Entering a new phase in life can be confusing and unsettling. A bold home re-organising project can give your life and ambitions a new direction.
When the kids move out (and leave their stuff at home)
In the past, Sue was an ‘all-time organiser’: she ran a busy household, managed the family life (three daughters), and also looked after the paperwork of her husband’s small business.
This phase of her life ended when her daughters moved out after finishing school – and left behind three empty rooms in their parents’ house.
However, those ‘empty’ rooms actually were the opposite of empty: posters on the walls, overflowing bookshelves, the wardrobes full of teenager clothes, and the floors covered with plastic containers of toys, music boxes, and tennis rackets and much other stuff.
Becoming an ‘empty nester’ definitely hadn’t been an enjoyable experience for Sue – the fact that there no longer was anyone around she had to take care of, had turned her life upside down. She felt she no longer had a purpose, or mission, and that her life lacked direction.
Recently, Sue had become a grandmother, and that, somehow, had opened her mind up to new opportunities. She now accepted the fact that her daughters had moved out, that they had their own lives and families and would never come back.
She had to (and could!) concentrate on herself and her interests now.
Sue decided she was ready to move on and she booked some coaching sessions with me to help her find out where she wanted to go.
At our first appointment, we took a tour of the house and Sue presented what she thought was her main problem: What should she do with the stuff in the former kids’ rooms? And how could they, she and her husband, make use of those rooms in the future?
Her daughters had decided they didn’t want to take any of the stuff – a very easy solution for them, I found. But it made it finally easier for Sue to make bold decisions.
When we were talking about her home-reorganising project, Sue realised that she felt angry about the mess the girls had left for her to take care of, and that this anger intensified her motivation to get things sorted out.
She ordered a skip bin and organised some boxes to collect the stuff she wanted to donate.
We got started and she was able to make a series of quick decisions (she was still angry). It took us only one day to create three ‘truly empty nests’.
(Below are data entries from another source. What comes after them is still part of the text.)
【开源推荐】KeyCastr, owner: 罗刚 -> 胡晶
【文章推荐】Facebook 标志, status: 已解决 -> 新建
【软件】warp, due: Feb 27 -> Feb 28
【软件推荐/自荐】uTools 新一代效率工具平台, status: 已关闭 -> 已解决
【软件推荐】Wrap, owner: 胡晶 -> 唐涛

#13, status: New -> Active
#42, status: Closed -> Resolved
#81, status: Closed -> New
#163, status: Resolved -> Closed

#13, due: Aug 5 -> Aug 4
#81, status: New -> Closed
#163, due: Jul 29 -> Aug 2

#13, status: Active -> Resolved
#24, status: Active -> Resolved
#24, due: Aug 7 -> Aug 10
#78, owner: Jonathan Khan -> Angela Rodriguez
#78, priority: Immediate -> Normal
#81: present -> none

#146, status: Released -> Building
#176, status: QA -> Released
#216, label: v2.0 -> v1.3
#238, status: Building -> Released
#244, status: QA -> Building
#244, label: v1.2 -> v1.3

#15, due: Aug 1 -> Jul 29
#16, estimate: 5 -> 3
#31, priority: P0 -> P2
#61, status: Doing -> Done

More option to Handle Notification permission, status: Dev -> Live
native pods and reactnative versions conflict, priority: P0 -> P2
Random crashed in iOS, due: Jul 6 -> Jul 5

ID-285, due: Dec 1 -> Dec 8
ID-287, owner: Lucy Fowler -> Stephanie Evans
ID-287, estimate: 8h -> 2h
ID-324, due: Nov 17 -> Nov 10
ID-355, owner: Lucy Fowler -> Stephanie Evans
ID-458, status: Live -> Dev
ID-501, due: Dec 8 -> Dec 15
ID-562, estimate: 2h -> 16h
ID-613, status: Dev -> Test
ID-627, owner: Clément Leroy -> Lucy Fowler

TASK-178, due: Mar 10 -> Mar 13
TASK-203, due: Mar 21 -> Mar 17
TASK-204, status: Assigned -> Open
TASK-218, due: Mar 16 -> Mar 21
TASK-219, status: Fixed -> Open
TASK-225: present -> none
When I left that evening, Sue said she would call me as soon as she had made a decision about the future use of the three rooms.
I didn’t hear from her for some weeks.
Then Sue called. She was very excited because she had made some bigger decisions and wanted my help to realise them.
How an ’empty nest’ can make space for new developments
One decision was to use one of the rooms as a guest room for her daughters and as a playroom for her grandchildren. She wanted to have a dedicated place for them, so she would be ready prepared whenever the kids came to visit during the school holidays.
Sue’s second big decision was to use the other two – now also empty – rooms for – her new business! She wanted to open a sewing school in her home, offering sewing classes for beginners.
Sue had loved sewing all her life. She hadn’t done much sewing during the past 20 years but now she’d started again and she enjoyed creating unique clothes for herself and her friends. And her friends actually had brought up the business idea.
It was not difficult for Sue to make the decision to start her own business. She had the space she needed – two empty rooms in her home. And she had made space in her mind because all the decluttering and rearranging of physical stuff had helped clear up her thoughts about herself and her future as well.
We didn’t need much time to create a detailed action plan for Sue. And it took her only two weeks to organise the two rooms around her business needs. She added some furniture – and 5 sewing machines for her future students! – in the new sewing training room and a desk in her new home office.
She now has all she needs to become a successful business woman – the space and the equipment and the courage, determination, and confidence.
And, as an empty nester, she has the time and energy to make things – her things! – happen.